Chasing Ghosts of Proslavery Thugs

If you know where to look, landmarks in Weston, Mo., divulge a shameful prelude to the Civil War.

By Jeffrey L. Pasley
Weston's Main Street is located just outside of Kansas City, Mo.
(Dave Piet)

Asked to identify the cradle of the Civil War, an American in 1865 might well have picked a place that few people today even associate with the great conflict: the farm country of western Missouri and eastern Kansas, the environs of present-day Kansas City. The principal actors here were not courtly officers in blue and gray, but rather, as the Chicago Tribune reported in 1857, "a queer-looking set, slightly resembling human beings, but more closely allied … to wild beasts. … They never shave or comb their hair, and their chief occupation is loafing around whiskey shops, squirting tobacco juice, and whittling with a dull jack-knife."

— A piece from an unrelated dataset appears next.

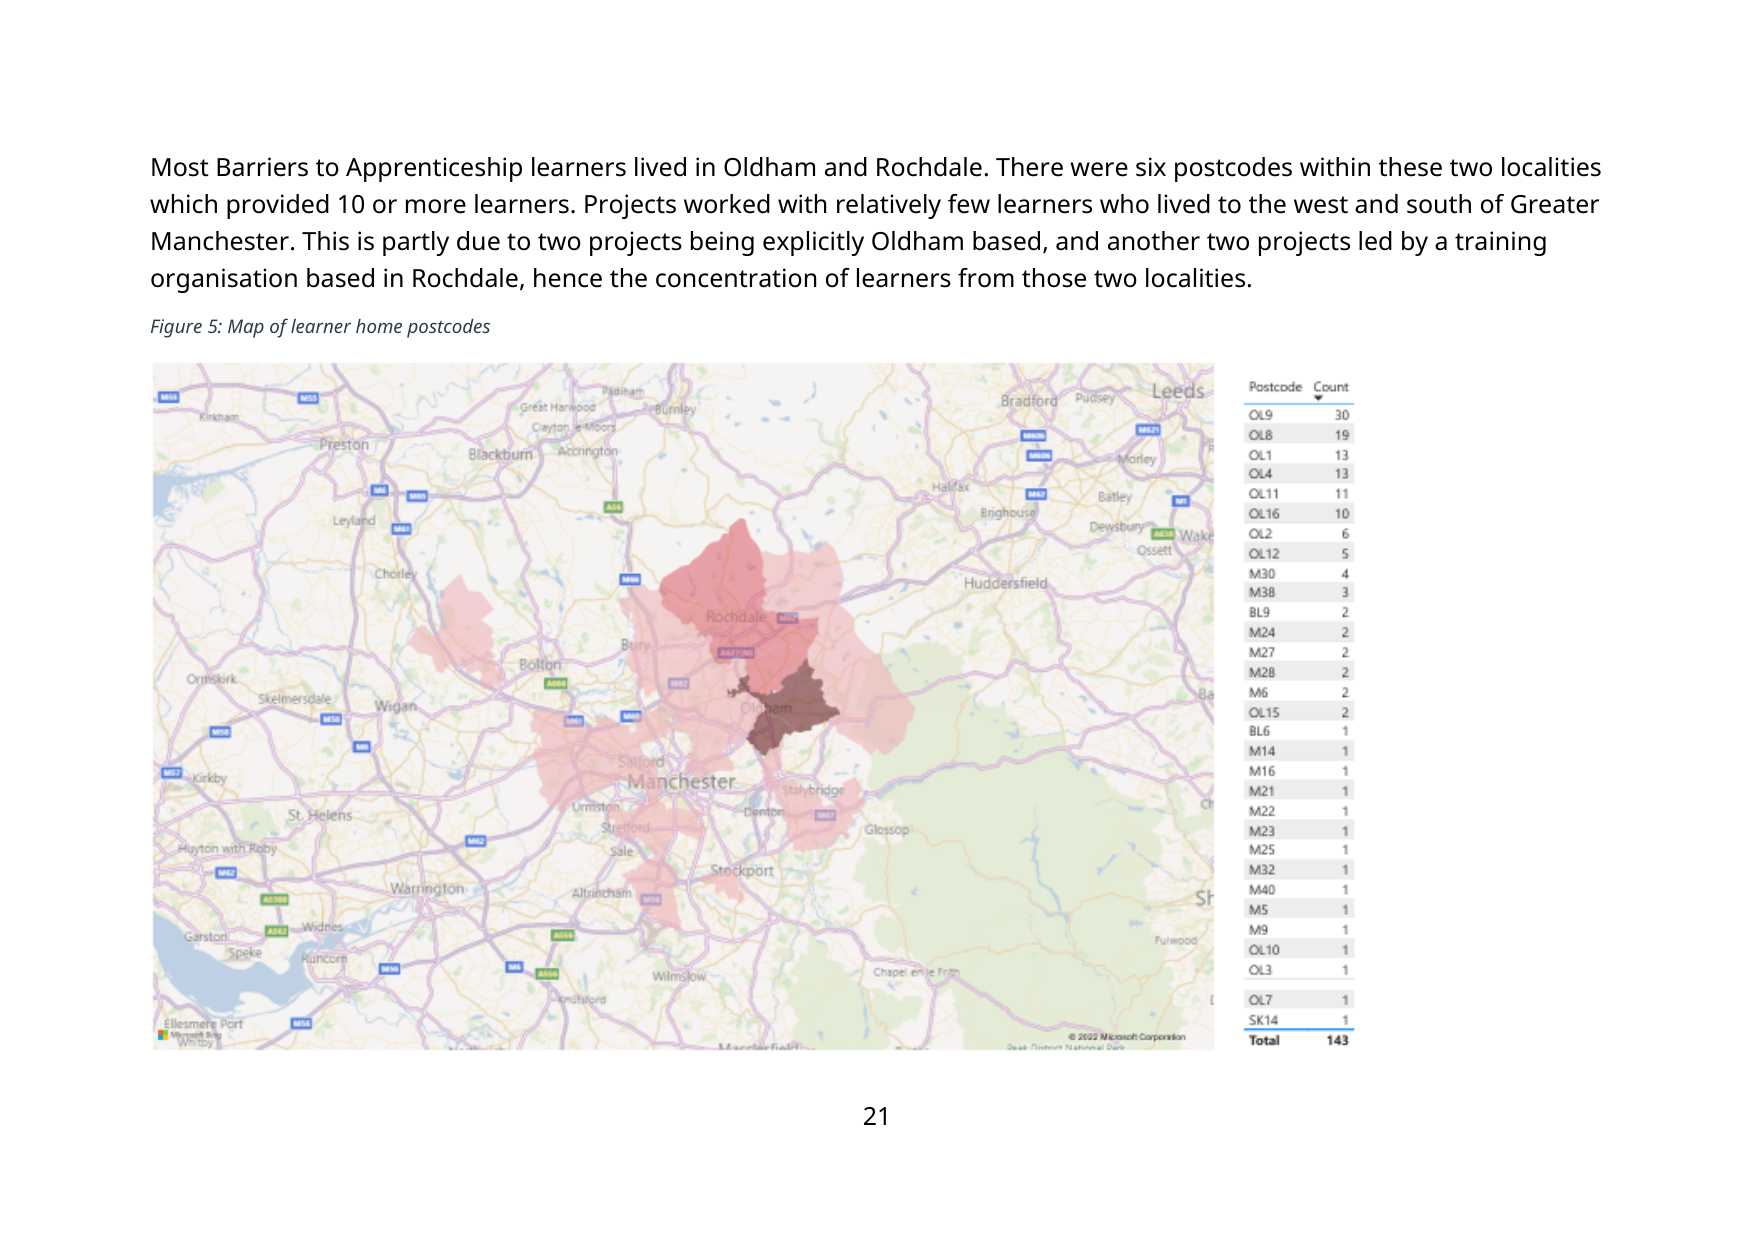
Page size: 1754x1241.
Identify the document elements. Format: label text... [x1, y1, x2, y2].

text Figure : Map of learner home postcodes [150, 314, 1604, 339]
text Most Barriers to Apprenticeship learners lived in Oldham and Rochdale. There were six postcodes within these two localities which provided 10 or more learners. Projects worked with relatively few learners who lived to the west and south of Greater Manchester. This is partly due to two projects being explicitly Oldham based, and another two projects led by a training organisation based in Rochdale, hence the concentration of learners from those two localities. [150, 150, 1604, 294]
picture [150, 360, 1368, 1052]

These were the so-called Border Ruffians, the notorious proslavery thugs whom every good middle-class northern newspaper reader learned to hate during the 1850s. When Congress opened Kansas and Nebraska to settlement in 1854, northeastern groups raised money and recruited settlers to keep Kansas free while the white men of western Missouri launched a harsh campaign to defeat the "black abolitionists" and form a state safe for slavery. Opposition to the Ruffians, and to their exploits in "Bleeding Kansas," formed the very marrow of Abraham Lincoln's new Republican Party and helped precipitate the crisis that brought the nation to war.
Melvin Garrett will take you on a carriage ride around the town. (Dave Piet)
Travel through the region these days and you'll find few battlefield buffs, and no major museums or famous historic sites. Big-box shopping centers, corporate campuses, and windswept subdivisions push far out into the surrounding prairie, and Civil War–era survivals are limited to a few isolated structures so effectively tucked away in modern residential or commercial areas that most locals don't even know of their existence.

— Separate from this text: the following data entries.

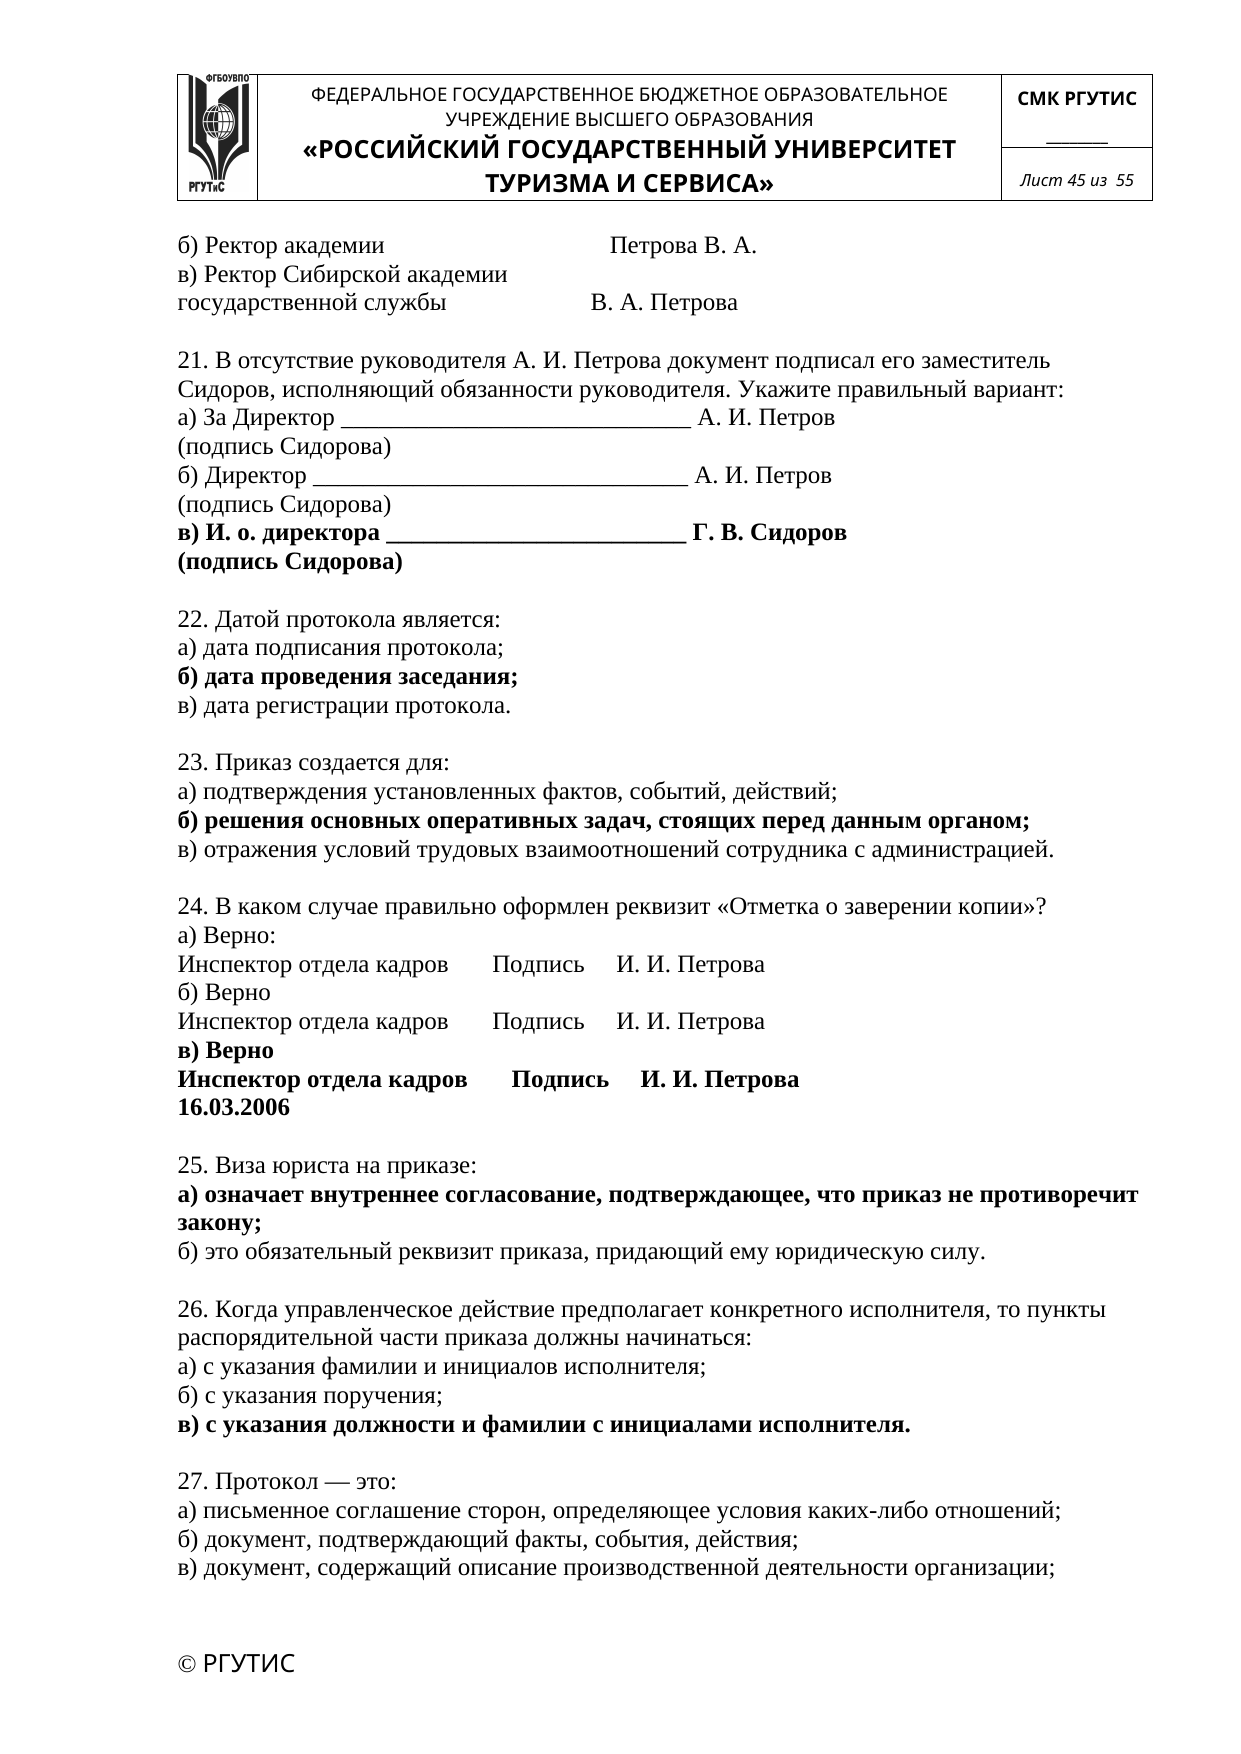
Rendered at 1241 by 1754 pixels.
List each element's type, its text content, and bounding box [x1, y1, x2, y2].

text в) Верно [177, 1035, 1152, 1064]
text б) с указания поручения; [177, 1380, 1152, 1409]
text в) дата регистрации протокола. [177, 690, 1152, 719]
text 23. Приказ создается для: [177, 747, 1152, 776]
text а) с указания фамилии и инициалов исполнителя; [177, 1351, 1152, 1380]
text б) Директор ______________________________ А. И. Петров [177, 460, 1152, 489]
text б) Верно [177, 977, 1152, 1006]
text (подпись Сидорова) [177, 489, 1152, 517]
text Инспектор отдела кадров Подпись И. И. Петрова [177, 1006, 1152, 1035]
text (подпись Сидорова) [177, 431, 1152, 460]
text 26. Когда управленческое действие предполагает конкретного исполнителя, то пункты распорядительной части приказа должны начинаться: [177, 1294, 1152, 1351]
text б) это обязательный реквизит приказа, придающий ему юридическую силу. [177, 1236, 1152, 1265]
text государственной службы В. А. Петрова [177, 287, 1152, 316]
text Инспектор отдела кадров Подпись И. И. Петрова [177, 949, 1152, 977]
text б) решения основных оперативных задач, стоящих перед данным органом; [177, 805, 1152, 834]
picture [188, 74, 249, 192]
text (подпись Сидорова) [177, 546, 1152, 575]
text в) И. о. директора ________________________ Г. В. Сидоров [177, 517, 1152, 546]
text б) дата проведения заседания; [177, 661, 1152, 690]
text 21. В отсутствие руководителя А. И. Петрова документ подписал его заместитель Сидоров, исполняющий обязанности руководителя. Укажите правильный вариант: [177, 345, 1152, 402]
text а) дата подписания протокола; [177, 632, 1152, 661]
text Инспектор отдела кадров Подпись И. И. Петрова [177, 1064, 1152, 1092]
text 25. Виза юриста на приказе: [177, 1150, 1152, 1179]
text в) Ректор Сибирской академии [177, 259, 1152, 287]
text в) документ, содержащий описание производственной деятельности организации; [177, 1552, 1152, 1581]
text б) Ректор академии Петрова В. А. [177, 230, 1152, 259]
text а) подтверждения установленных фактов, событий, действий; [177, 776, 1152, 805]
text а) означает внутреннее согласование, подтверждающее, что приказ не противоречит закону; [177, 1179, 1152, 1236]
text а) За Директор ____________________________ А. И. Петров [177, 402, 1152, 431]
text а) письменное соглашение сторон, определяющее условия каких-либо отношений; [177, 1495, 1152, 1524]
text 22. Датой протокола является: [177, 604, 1152, 632]
text 16.03.2006 [177, 1092, 1152, 1121]
text 27. Протокол — это: [177, 1466, 1152, 1495]
text в) отражения условий трудовых взаимоотношений сотрудника с администрацией. [177, 834, 1152, 862]
text а) Верно: [177, 920, 1152, 949]
text б) документ, подтверждающий факты, события, действия; [177, 1524, 1152, 1552]
text в) с указания должности и фамилии с инициалами исполнителя. [177, 1409, 1152, 1437]
text 24. В каком случае правильно оформлен реквизит «Отметка о заверении копии»? [177, 891, 1152, 920]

To find hard evidence of the Border Ruffians, you need to head into Missouri northwest of Kansas City, beyond the airport and just beyond the farthest suburb, into western Platte County and its sleepy hub, Weston. I have been coming to Weston regularly since my parents moved here from the Kansas City suburbs in the early 1990s, but until last spring I had never cast my cold professional historian's eye on the way that Weston presents its history.

If 19th-century Missouri was, thanks to the 1820 compromise that bears the state's name, "a slave peninsula jutting out into an ocean of free soil" (as an anonymous historian put it in 1885), Weston itself still feels like an island of the antebellum South stranded in the heart of the Midwest.